• Counseling and health services. In the meantime, the Covington Board of Governors approved the extension of the Forgiveness Loans, which will be used to upgrade four commercial real estate.

• George: And a little home-made spa.

• Long-term Covington-based child care bureau.

Two of the properties support female-owned businesses, two increase employment opportunities, and three employ local contractors for construction projects. Ross Patton, assistant director of the City of Covington Department of Economic Development, called the situation “a win-win situation.”

“It’s great to see four rounds of existing businesses being included in our front-end program, but it’s even more impressive to see their commitment to the community by hiring local Covington contractors,” Patten said.

The businesses will be located in three neighborhoods – Mutter Gottes, MainStrasse and Central Business District.

Face loans;

That work comes with $ 25,155 in internal work.

• Tippcork-Rooskey LLC at 106 E. Fourth St. (next to Molly Malon Irish Pub) The new garden Grove Organics, a new home from Scott Street, is a fruit and vegetable store. The $ 4,075 loan will help $ 8,150 with facelifts, including a new Paradise Grove and French mural for Coveton contractors. Separately, work on a single-story restaurant building included $ 43,000 for external renovations and $ 80,000 for internal renovations. Vegetable Grove Organic is adding three jobs to accompany the two captured workers. • Juan and Rachel Hiraldo Viviv own and work at 613 Main St. You will receive $ 6,000 to $ 16,000 for overseas work. The project will include building repairs, hooks, and seals. Repairing damaged ceilings and sofas; Painting; And adding rails. He has $ 15,000 in internal work. This face-to-face loan will support an existing female-owned business that includes two employees at the new location. • Main street medicine is a long-term business – Kentucky Child Care at 924 Main St. His $ 4,300 loan goes up to $ 8,600, including painting, scrubbing, and all wood and sawing, as well as metal window coverings. Metal flashes, valleys, lights, mailboxes and doors.

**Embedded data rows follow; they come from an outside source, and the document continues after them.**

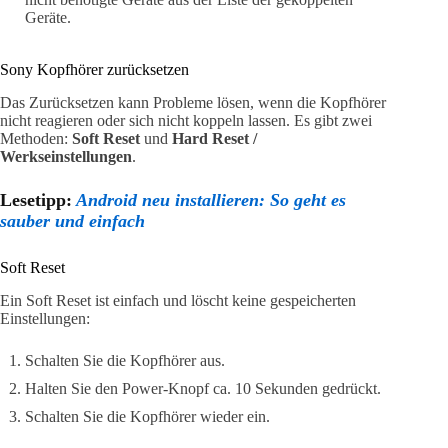
Geräte.
Sony Kopfhörer zurücksetzen
Das Zurücksetzen kann Probleme lösen, wenn die Kopfhörer
nicht reagieren oder sich nicht koppeln lassen. Es gibt zwei
Methoden:
Soft Reset
und
Hard Reset /
Werkseinstellungen
.
Lesetipp:
Android neu installieren: So geht es
sauber und einfach
Soft Reset
Ein Soft Reset ist einfach und löscht keine gespeicherten
Einstellungen:
Schalten Sie die Kopfhörer aus.
Halten Sie den Power-Knopf ca. 10 Sekunden gedrückt.
Schalten Sie die Kopfhörer wieder ein.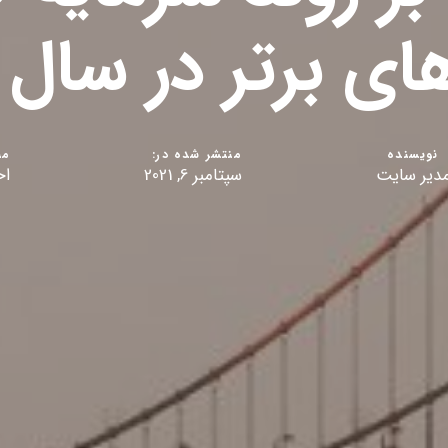
ی برتر در سال 2021
نویسنده
منتشر شده در:
من
دیر سایت
سپتامبر 6, 2021
اخ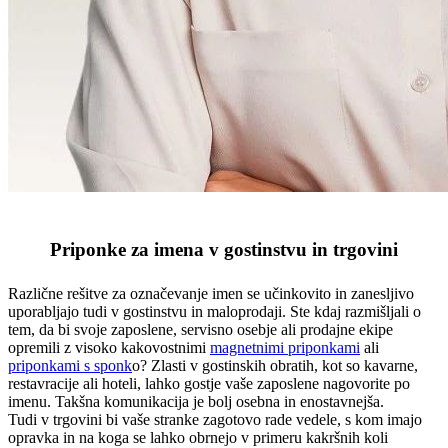
Priponke za imena v gostinstvu in trgovini
Različne rešitve za označevanje imen se učinkovito in zanesljivo
uporabljajo tudi v gostinstvu in maloprodaji. Ste kdaj razmišljali o
tem, da bi svoje zaposlene, servisno osebje ali prodajne ekipe
opremili z visoko kakovostnimi
magnetnimi priponkami
ali
priponkami s sponk
o? Zlasti v gostinskih obratih, kot so kavarne,
restavracije ali hoteli, lahko gostje vaše zaposlene nagovorite po
imenu. Takšna komunikacija je bolj osebna in enostavnejša.
Tudi v trgovini bi vaše stranke zagotovo rade vedele, s kom imajo
opravka in na koga se lahko obrnejo v primeru kakršnih koli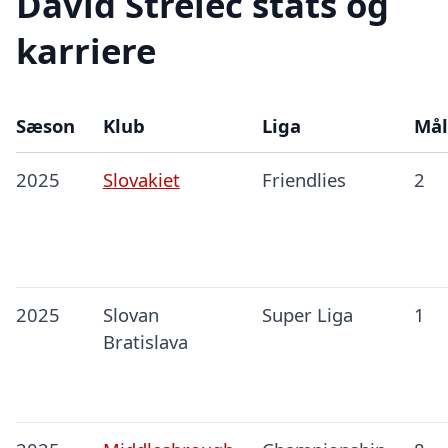
David Strelec stats og
karriere
Sæson
Klub
Liga
Mål
2025
Slovakiet
Friendlies
2
2025
Slovan
Super Liga
1
Bratislava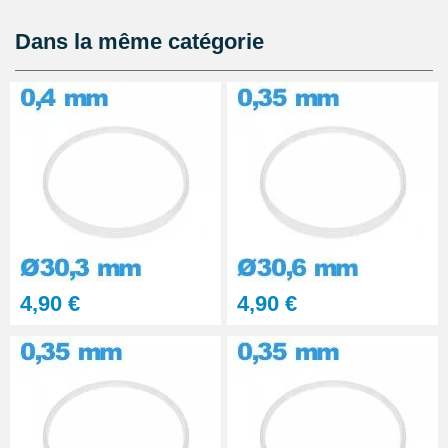
de Montre étanche
8,90 €
Dans la même catégorie
Kit Réparation Montre
Multifonction
23,90 €
4,90 €
4,90 €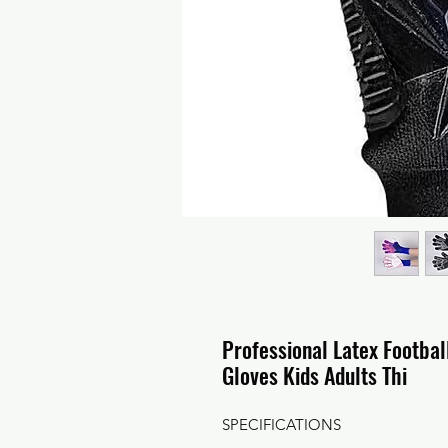
Professional Latex Footba
Gloves Kids Adults Thi
SPECIFICATIONS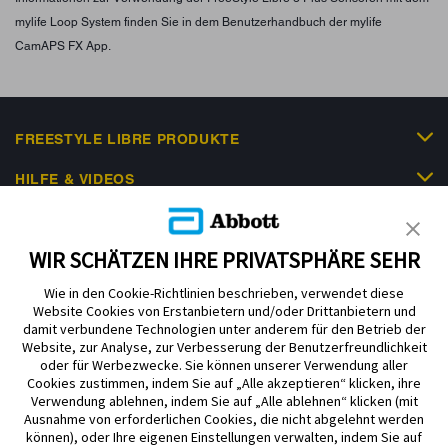
mylife Loop System finden Sie in dem Benutzerhandbuch der mylife
CamAPS FX App.
FREESTYLE LIBRE PRODUKTE
HILFE & VIDEOS
KUNDENSHOP
WIR SCHÄTZEN IHRE PRIVATSPHÄRE SEHR
Wie in den Cookie-Richtlinien beschrieben, verwendet diese
Website Cookies von Erstanbietern und/oder Drittanbietern und
damit verbundene Technologien unter anderem für den Betrieb der
Website, zur Analyse, zur Verbesserung der Benutzerfreundlichkeit
oder für Werbezwecke. Sie können unserer Verwendung aller
Cookies zustimmen, indem Sie auf „Alle akzeptieren“ klicken, ihre
Impressum
Nutzungsbedingungen
Datenschutzerklärung
Verwendung ablehnen, indem Sie auf „Alle ablehnen“ klicken (mit
Ausnahme von erforderlichen Cookies, die nicht abgelehnt werden
Cookie Richtlinie
Barrierefreiheitserklärung
können), oder Ihre eigenen Einstellungen verwalten, indem Sie auf
Mitteilung zur Datenverordnung
Cookie-Präferenzen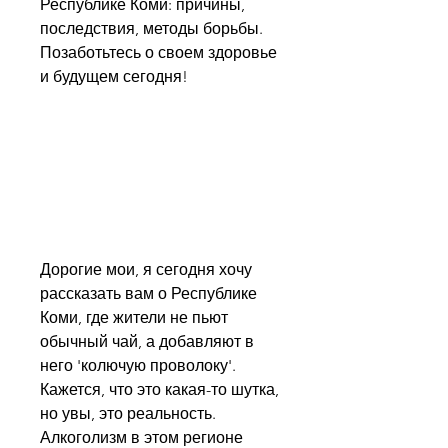
Республике Коми: причины, 
последствия, методы борьбы. 
Позаботьтесь о своем здоровье 
и будущем сегодня!
Дорогие мои, я сегодня хочу 
рассказать вам о Республике 
Коми, где жители не пьют 
обычный чай, а добавляют в 
него 'колючую проволоку'. 
Кажется, что это какая-то шутка, 
но увы, это реальность. 
Алкоголизм в этом регионе 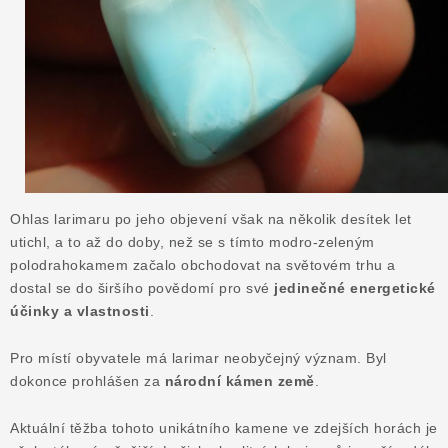
Ohlas larimaru po jeho objevení však na několik desítek let
utichl, a to až do doby, než se s tímto modro-zeleným
polodrahokamem začalo obchodovat na světovém trhu a
dostal se do širšího povědomí pro své
jedinečné energetické
účinky a vlastnosti
.
Pro místí obyvatele má larimar neobyčejný význam. Byl
dokonce prohlášen za
národní kámen země
.
Aktuální těžba tohoto unikátního kamene ve zdejších horách je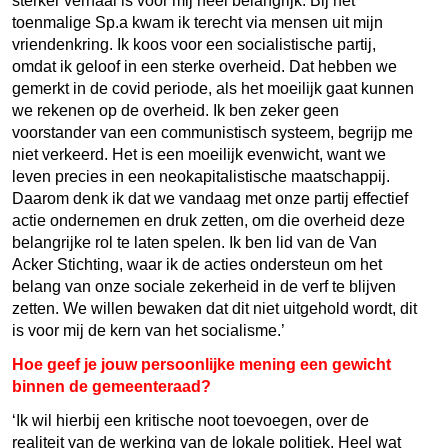
sterker verhaal is voor mij heel belangrijk. Bij het
toenmalige Sp.a kwam ik terecht via mensen uit mijn
vriendenkring. Ik koos voor een socialistische partij,
omdat ik geloof in een sterke overheid. Dat hebben we
gemerkt in de covid periode, als het moeilijk gaat kunnen
we rekenen op de overheid. Ik ben zeker geen
voorstander van een communistisch systeem, begrijp me
niet verkeerd. Het is een moeilijk evenwicht, want we
leven precies in een neokapitalistische maatschappij.
Daarom denk ik dat we vandaag met onze partij effectief
actie ondernemen en druk zetten, om die overheid deze
belangrijke rol te laten spelen. Ik ben lid van de Van
Acker Stichting, waar ik de acties ondersteun om het
belang van onze sociale zekerheid in de verf te blijven
zetten. We willen bewaken dat dit niet uitgehold wordt, dit
is voor mij de kern van het socialisme.’
Hoe geef je jouw persoonlijke mening een gewicht
binnen de gemeenteraad?
‘Ik wil hierbij een kritische noot toevoegen, over de
realiteit van de werking van de lokale politiek. Heel wat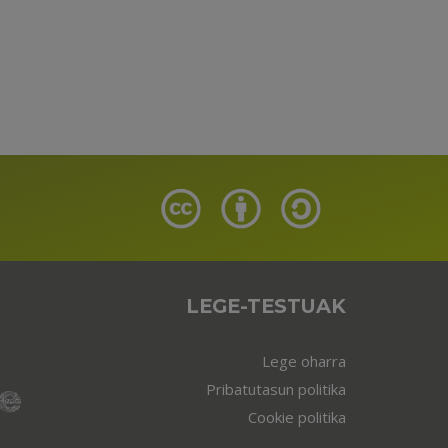
LEGE-TESTUAK
Lege oharra
Pribatutasun politika
Cookie politika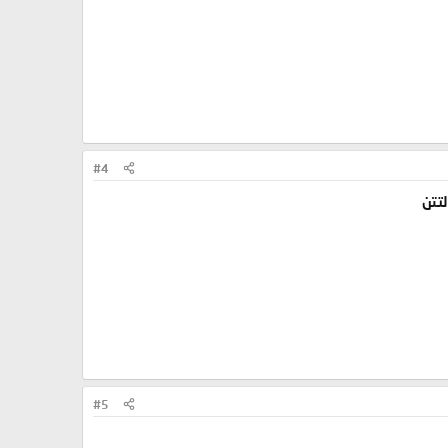
#4
تتن
#5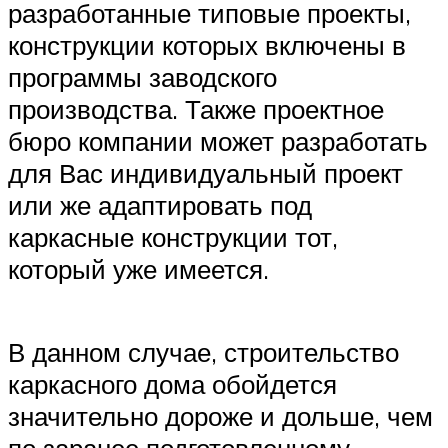
разработанные типовые проекты,
конструкции которых включены в
программы заводского
производства. Также проектное
бюро компании может разработать
для Вас индивидуальный проект
или же адаптировать под
каркасные конструкции тот,
который уже имеется.
В данном случае, строительство
каркасного дома обойдется
значительно дороже и дольше, чем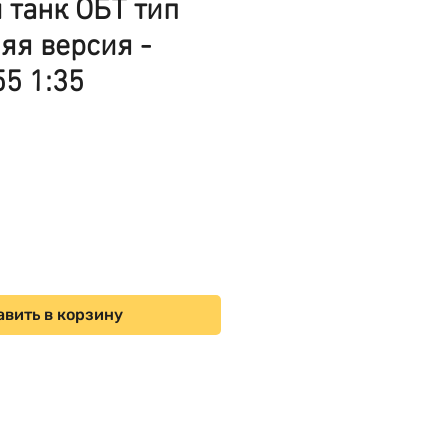
 танк ОБТ тип
яя версия -
5 1:35
ена
вить в корзину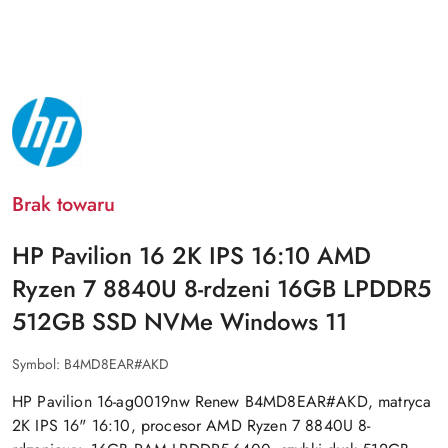
NAZWA
PRODUCENTA:
HP
Brak towaru
HP Pavilion 16 2K IPS 16:10 AMD
Ryzen 7 8840U 8-rdzeni 16GB LPDDR5
512GB SSD NVMe Windows 11
Symbol:
B4MD8EAR#AKD
HP Pavilion 16-ag0019nw Renew B4MD8EAR#AKD, matryca
2K IPS 16" 16:10, procesor AMD Ryzen 7 8840U 8-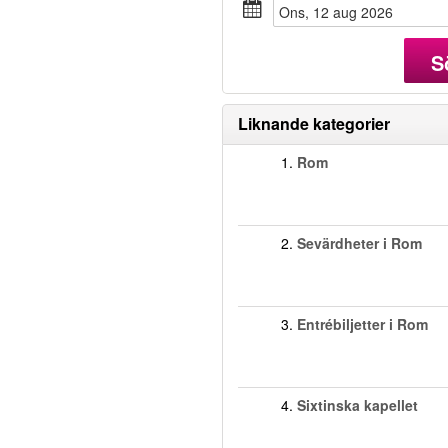
ons, 12 aug 2026
S
Liknande kategorier
1.
Rom
2.
Sevärdheter i Rom
3.
Entrébiljetter i Rom
4.
Sixtinska kapellet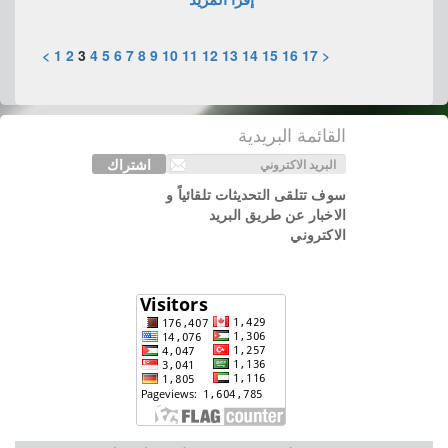
>
1
2
3
4
5
6
7
8
9
10
11
12
13
14
15
16
17
<
القائمة البريدية
اشتراك
سوف تتلقى التحديثات تلقائياً و
الاخبار عن طريق البريد
الاكتروني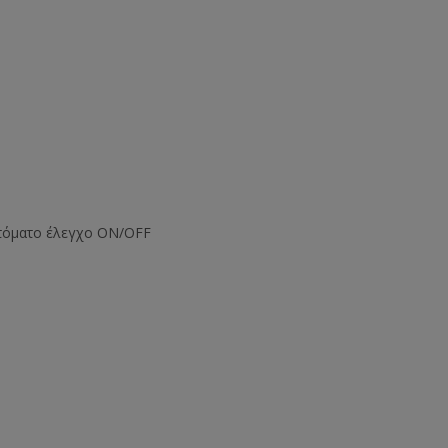
υτόματο έλεγχο ON/OFF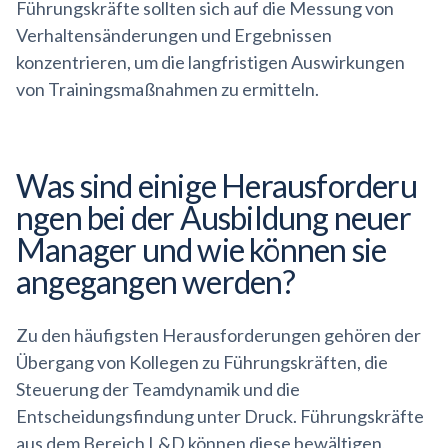
Führungskräfte sollten sich auf die Messung von
Verhaltensänderungen und Ergebnissen
konzentrieren, um die langfristigen Auswirkungen
von Trainingsmaßnahmen zu ermitteln.
Was sind einige
Herausforderu
ngen
bei der Ausbildung neuer
Manager und wie können sie
angegangen werden?
Zu den häufigsten Herausforderungen gehören der
Übergang von Kollegen zu Führungskräften, die
Steuerung der Teamdynamik und die
Entscheidungsfindung unter Druck. Führungskräfte
aus dem Bereich L&D können diese bewältigen,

The project employs a Covington contractor and is located in the MainStrasse section, which still has a small investment. • Kathleen Jones In 2019 at 120 W. Fifth St., she owns her $ 6,000 loan for $ 25,000 to repair and renovate almost all of the property’s historic windows, as well as the next spa, which is owned by a local contractor. The project will cost $ 25,000.

This loan supports the female-owned business.

Patton said the four recipients have invested more than $ 80,375 in private investment, an estimated 4: 1 ratio of public investment, and support the growth of the four Covington businesses. Three rounds left

The joint $ 20,375 face-to-face incentives represent Round 1 of the city’s annual small business program, which is expected to reach $ 150,000 again this fiscal year. Approved incentives leave $ 129,625 on the table to support future financial support for the quarter.

Here are two details on the small business program.

The rent subsidy program provides up to $ 500 a month for the first year of rent for 12 months. The Front Improvement Program provides loans of up to $ 6,000 to link foreign trade improvements to dollar building investments.